PASOK president and government VP Evangelos Venizelos believes there will not be an early election, regardless whether his party will shrink to the point of extinction in the upcoming European parliamentary elections.

Talking to Alpha radio station this morning, Venizelos mentioned that the government needs time to complete its work on the country's recovery. Interestingly enough, he denied that he ever set a dilemma about the connection between his party's percentages and its stay in the government.

It's been a few weeks since he set what most pundits interpret the dilemma “PASOK, or instability” as a “political blackmail”. He warned that if the Olive coalition (PASOK's evolution for this election) gets a percentage in the low single digits, his party will not remain in the government. Which means that the government will probably fall and early elections will have to be called.

A veteran politician, Venizelos was cunning enough to set the “blackmail”, allow it to make voters think about it for a while and then take it back, as soon as he saw a danger in the government stability setting in.

Turning it around, PASOK president claimed that his intention to visit the President of the republic after the elections doesn't have his party's figures attached as a precondition. “I will visit the President either way, to discuss certain initiatives needed for social cohesion”.

In his radio interview, Venizelos was asked about the recent controversy from the Financial Times piece about the background of the notorious Cannes meeting in the Autumn of 2011 where, according to the article, then PM Papandreou was under tremendous amount of pressure from Chancellor Merkel and then President Sarkozy to take back his commitment for a referendum in Greece concerning the memorandum terms.

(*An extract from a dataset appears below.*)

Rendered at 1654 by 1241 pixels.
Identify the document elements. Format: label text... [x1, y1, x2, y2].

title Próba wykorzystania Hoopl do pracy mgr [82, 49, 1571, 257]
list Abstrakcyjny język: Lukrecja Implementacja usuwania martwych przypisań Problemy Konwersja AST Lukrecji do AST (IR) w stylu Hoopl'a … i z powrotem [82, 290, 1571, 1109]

He avoided the question by saying “there'll be time to talk about that in the future”, because a public debate at this moment would be hurtful for the country in the middle of ongoing negotiations with the European partners. He even attacked the newspaper, noting that the FT were never fond of the EU and never supported Greece's efforts to come out of recession.

A couple of days before the first round of local elections and ten days before the crucial European ones, Venizelos is giving the ultimate fight for his political survival. If PASOK gets below 5%, his position will be dire, not just in the coalition government, but also within his party, if that still exists on May 26.